Salaire moyen et salaire médian en France en 2026
En 2026, le salaire moyen en France atteint environ 3 675 € brut par mois, soit environ 2 785 € net, selon les projections basées sur les données INSEE 2024 et les augmentations salariales effectives de 2025-2026. Ce chiffre représente la moyenne des salaires, mais il est important de rappeler qu’il est influencé par les très hauts revenus, qui tirent la moyenne vers le haut.
Pour obtenir une vision plus réaliste de la rémunération en France, le salaire médian est un indicateur complémentaire intéressant. Il est estimé à environ 2 190 € net par mois en 2026 : cela signifie que 50 % des salariés gagnent moins que ce montant, et 50 % gagnent plus. Cet écart entre le salaire moyen et le salaire médian reflète les inégalités salariales persistantes sur le territoire.
Ces chiffres sont des repères essentiels pour évaluer votre position sur l’échelle des salaires en France, en tenant compte des différences selon le secteur d’activité, la région, l’âge ou le niveau de qualification, que nous détaillons dans la suite de cet article.
Tableau récapitulatif des salaires moyens et médians en France en 2026
| Type de salaire | Montant en euros |
|---|---|
| Salaire moyen brut mensuel | 3 340 € |
| Salaire moyen net mensuel | 2 550 € |
| Salaire médian brut mensuel | 2 850 € |
| Salaire médian net mensuel | 2 190 € |
Évolution des salaires en France en 2026
En 2026, les salaires en France poursuivent leur progression modérée, dans un contexte marqué par une inflation maîtrisée autour de 1,3 % à 1,4 % et une croissance économique modeste. Les augmentations salariales moyennes oscillent entre 2,0 % et 3,2 % selon les secteurs, nettement moins importantes qu’en 2024-2025, mais restant supérieures à l’inflation, permettant ainsi un gain de pouvoir d’achat.

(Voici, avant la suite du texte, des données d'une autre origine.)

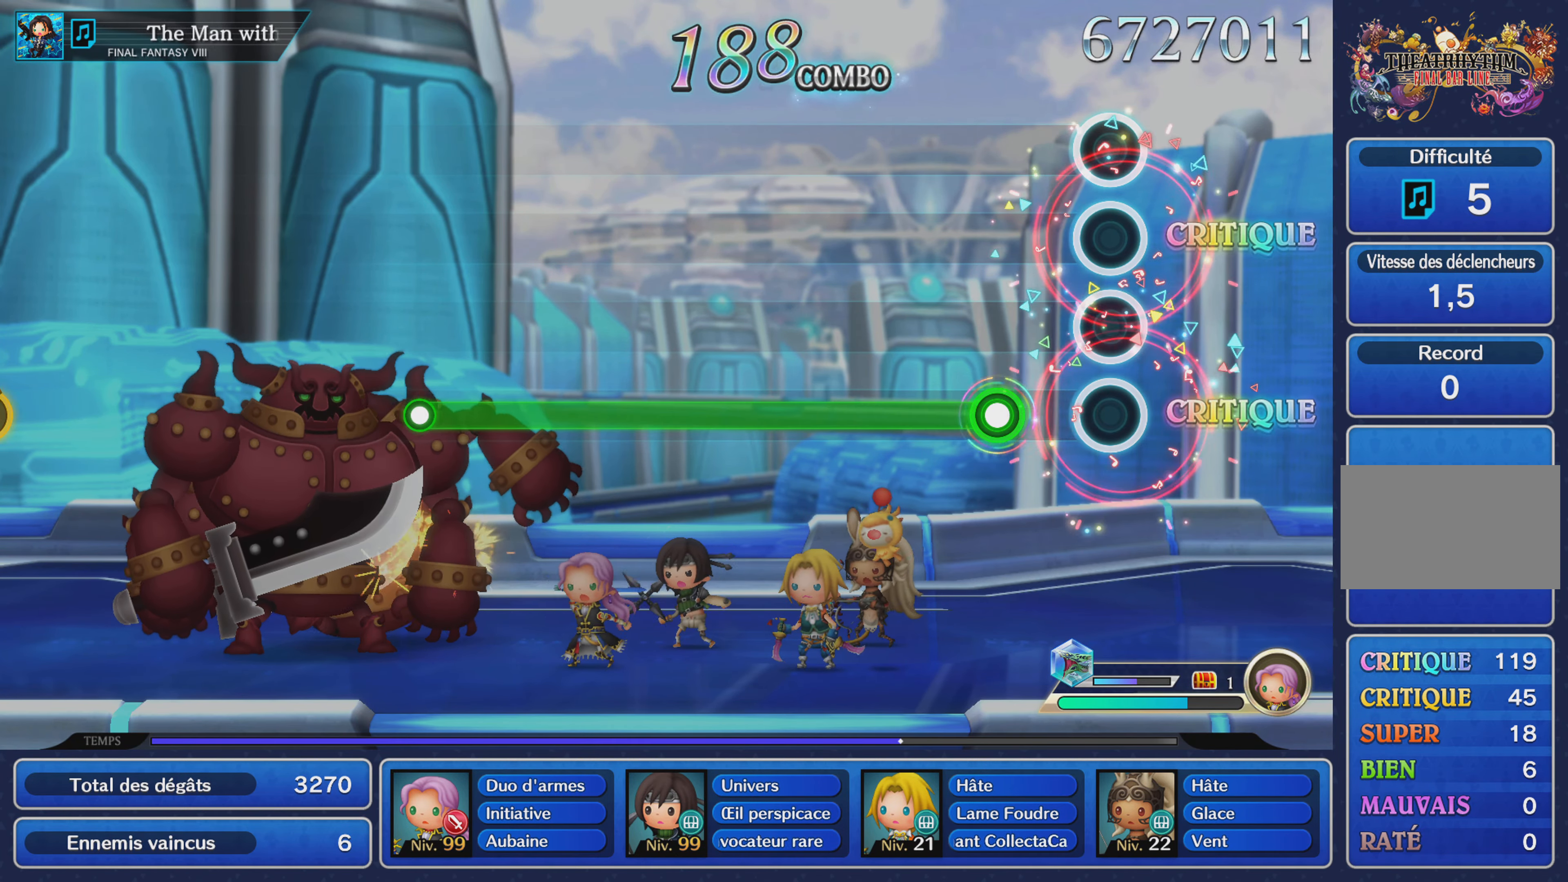
{"buttons": ["R1"], "left_stick": "center", "right_stick": "center", "events": [[200, "R1", "down"]]}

Cette évolution reste contrastée selon les catégories professionnelles. Les cadres bénéficient en moyenne de hausses plus importantes, notamment dans les secteurs en tension tels que la technologie, l’ingénierie et la santé. À l’inverse, les salariés des secteurs plus fragiles, comme l’hôtellerie-restauration ou certains services, voient leurs salaires progresser plus lentement.
Dans la fonction publique, l’année 2026 se caractérise par un gel du point d’indice pour la troisième année consécutive. Aucune augmentation générale des rémunérations n’est prévue, impactant directement le pouvoir d’achat des fonctionnaires, même si le SMIC continue d’exercer une influence sur les grilles indiciaires les plus basses.
Les négociations salariales restent au cœur des préoccupations des entreprises, qui cherchent à fidéliser leurs talents tout en maîtrisant leurs coûts. Les perspectives pour 2026-2027 laissent entrevoir une poursuite de ces évolutions, avec une attention particulière portée aux métiers en tension et aux secteurs en croissance.
Le SMIC en 2026 : revalorisation au 1er janvier
Au 1er janvier 2026, le SMIC a été revalorisé de +1,18 %, portant le montant horaire brut à 12,02 € (contre 11,88 € auparavant). Cela représente un salaire mensuel brut de 1 823,03 € pour un temps plein, soit environ 1 443,11 € net.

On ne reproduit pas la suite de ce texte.